Women are not sex objects. Their role in a quality story is not to fulfill a male fantasy or act as eye candy.

Sex sells. This is no secret. When creating a marketing scheme for a product or outline for a commercial, advertisers must look at their demographic and combine it with what research shows will capture that demographics’ attention. Axe product commercials show women fawning over a man because he is wearing their products. It doesn’t matter how they feel or if they even want the man, the aroma he gives off automatically makes him desirable—if you believe the commercials.

Even products for women objectify their customer base. Victoria’s Secret commercials show their models prancing around looking like sex goddess. Viewing this does not make me want to buy their products nor does it empower me. Gatorade is more affective at empowering women by showing a healthy mix of female athletes along with male athletes.

Over the past several days, various blogs and websites have been discussing women in Star Wars and Black Widow in The Avengers. As with most conversations about women and gender, the issue of the over sexualization of women appears.

Just as children are told from a very young age, what matters is on the inside of a person. I believe that the majority does not want to read a Star Wars novel with a flighty, driven by carnal desires, flimsy woman who bows to every whim of the man she’s with because she is so overcome with lust over his manliness that she can’t see straight. Paragraphs and sentences speaking of how tight and low-cut her shirt is, how large her breasts are or how hot and bothered her mere appearance makes the men in the room isn’t the storytelling we want in our fandom.

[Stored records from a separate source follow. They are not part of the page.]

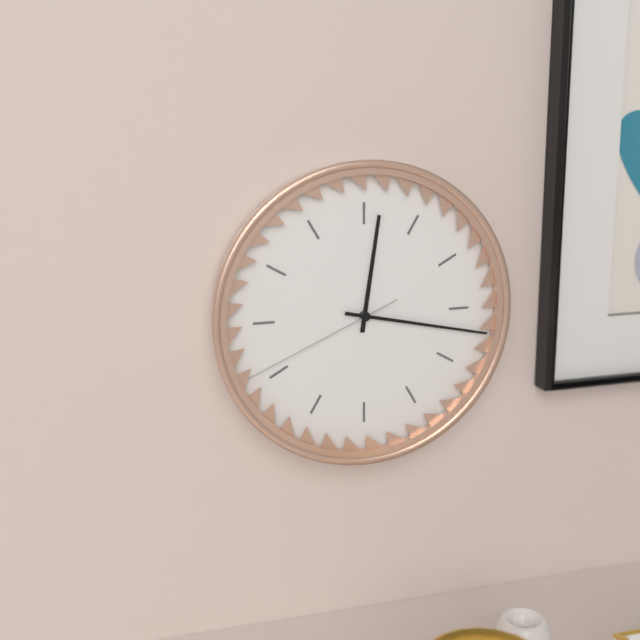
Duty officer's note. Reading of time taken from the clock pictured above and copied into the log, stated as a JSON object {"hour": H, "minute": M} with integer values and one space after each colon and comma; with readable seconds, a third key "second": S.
{"hour": 12, "minute": 17, "second": 41}
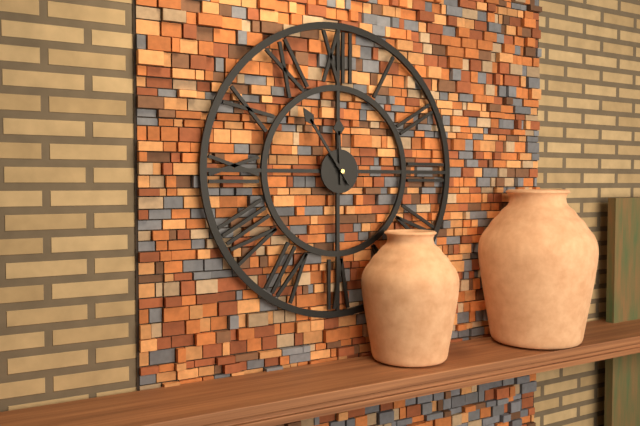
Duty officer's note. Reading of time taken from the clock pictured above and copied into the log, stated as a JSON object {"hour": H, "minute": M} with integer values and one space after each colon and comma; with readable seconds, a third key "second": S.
{"hour": 11, "minute": 54}
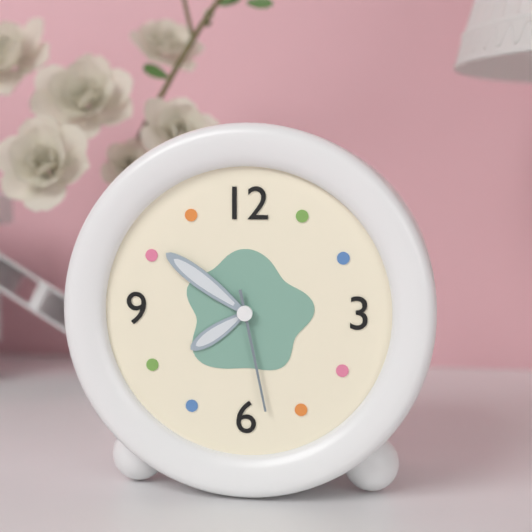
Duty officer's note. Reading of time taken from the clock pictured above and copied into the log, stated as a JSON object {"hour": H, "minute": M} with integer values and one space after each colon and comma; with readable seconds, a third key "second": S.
{"hour": 7, "minute": 51, "second": 28}
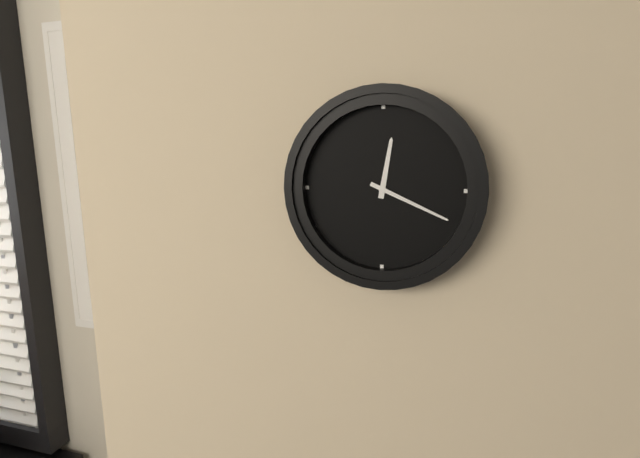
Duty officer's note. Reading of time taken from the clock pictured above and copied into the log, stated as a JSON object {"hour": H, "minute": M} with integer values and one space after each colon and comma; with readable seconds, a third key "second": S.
{"hour": 12, "minute": 19}
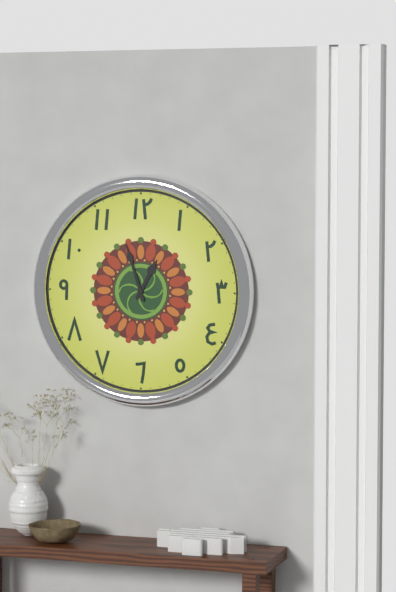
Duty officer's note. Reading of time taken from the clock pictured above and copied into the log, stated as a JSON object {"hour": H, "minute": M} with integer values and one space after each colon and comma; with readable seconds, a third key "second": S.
{"hour": 12, "minute": 57}
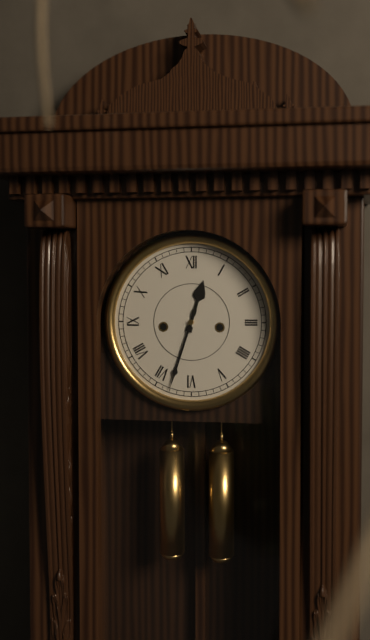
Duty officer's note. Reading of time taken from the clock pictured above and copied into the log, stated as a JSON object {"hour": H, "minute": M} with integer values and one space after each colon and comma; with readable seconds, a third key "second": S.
{"hour": 12, "minute": 33}
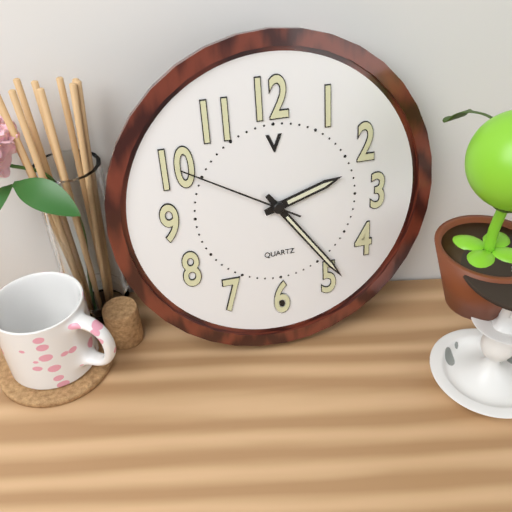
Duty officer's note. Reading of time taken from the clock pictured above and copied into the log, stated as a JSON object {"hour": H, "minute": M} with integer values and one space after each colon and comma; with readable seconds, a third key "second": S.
{"hour": 2, "minute": 24, "second": 50}
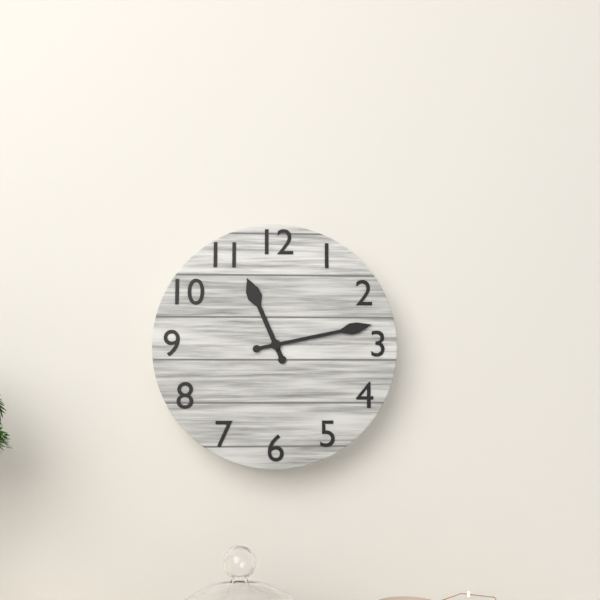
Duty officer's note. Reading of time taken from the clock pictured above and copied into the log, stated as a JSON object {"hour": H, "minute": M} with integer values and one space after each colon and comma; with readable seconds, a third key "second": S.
{"hour": 11, "minute": 13}
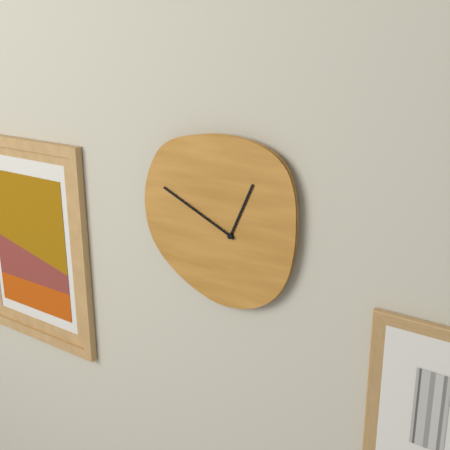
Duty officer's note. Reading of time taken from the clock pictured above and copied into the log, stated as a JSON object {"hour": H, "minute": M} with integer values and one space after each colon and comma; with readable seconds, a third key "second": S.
{"hour": 12, "minute": 49}
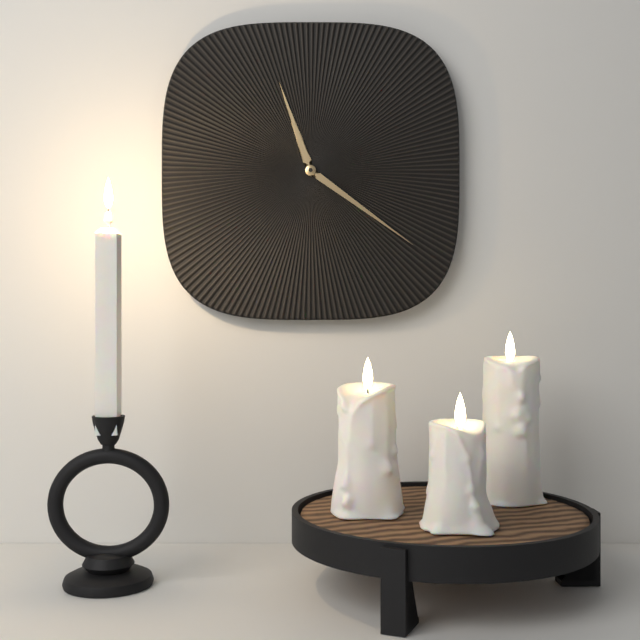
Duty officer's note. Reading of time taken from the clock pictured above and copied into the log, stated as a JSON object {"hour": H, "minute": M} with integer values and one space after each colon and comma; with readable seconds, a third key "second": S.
{"hour": 11, "minute": 21}
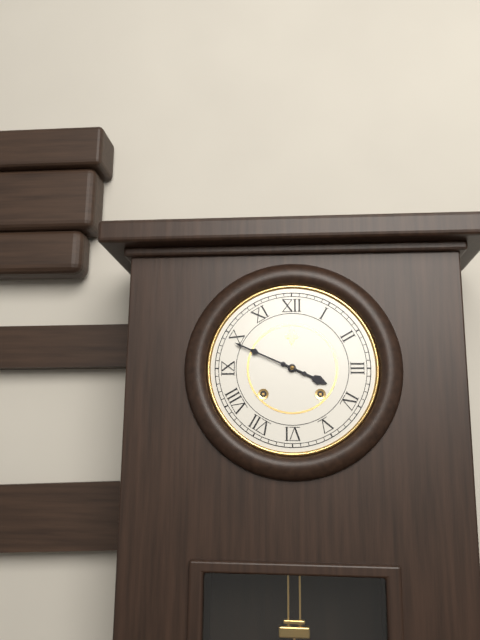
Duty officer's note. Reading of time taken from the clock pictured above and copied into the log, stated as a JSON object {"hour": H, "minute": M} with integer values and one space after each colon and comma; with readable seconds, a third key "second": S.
{"hour": 3, "minute": 49}
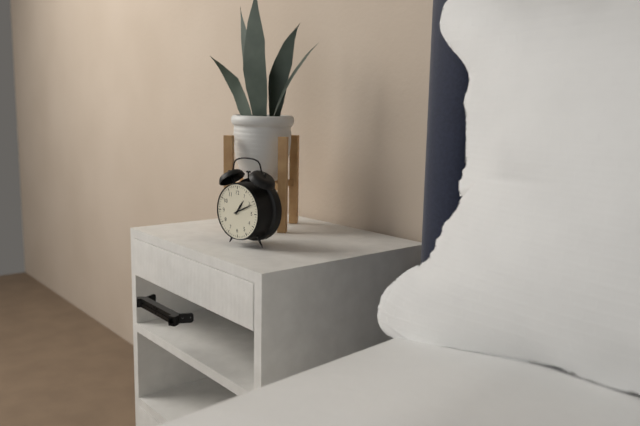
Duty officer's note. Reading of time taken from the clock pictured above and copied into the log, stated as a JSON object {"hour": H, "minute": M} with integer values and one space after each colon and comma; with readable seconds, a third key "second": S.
{"hour": 1, "minute": 11}
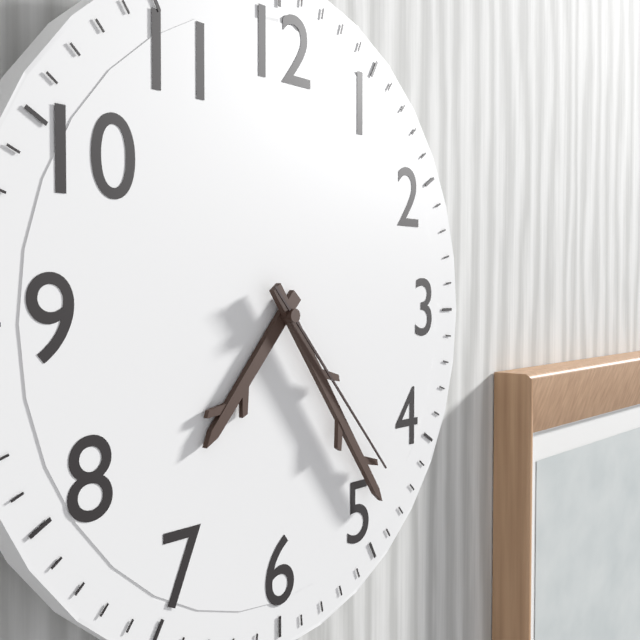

In The Avengers, Black Widow fights in a slinky black dress at the beginning. Later on, she wears a catsuit, just like Agent Maria Hill. Tony Stark, Bruce Banner and Steve Rogers wear normal clothes at some point and their costumes are not sexualized. Scarlett Johansson’s tight catsuit doesn’t leave anything to the imagination. It puts her character in a box that no matter how great she is, she can’t break free from if she’s treated this way.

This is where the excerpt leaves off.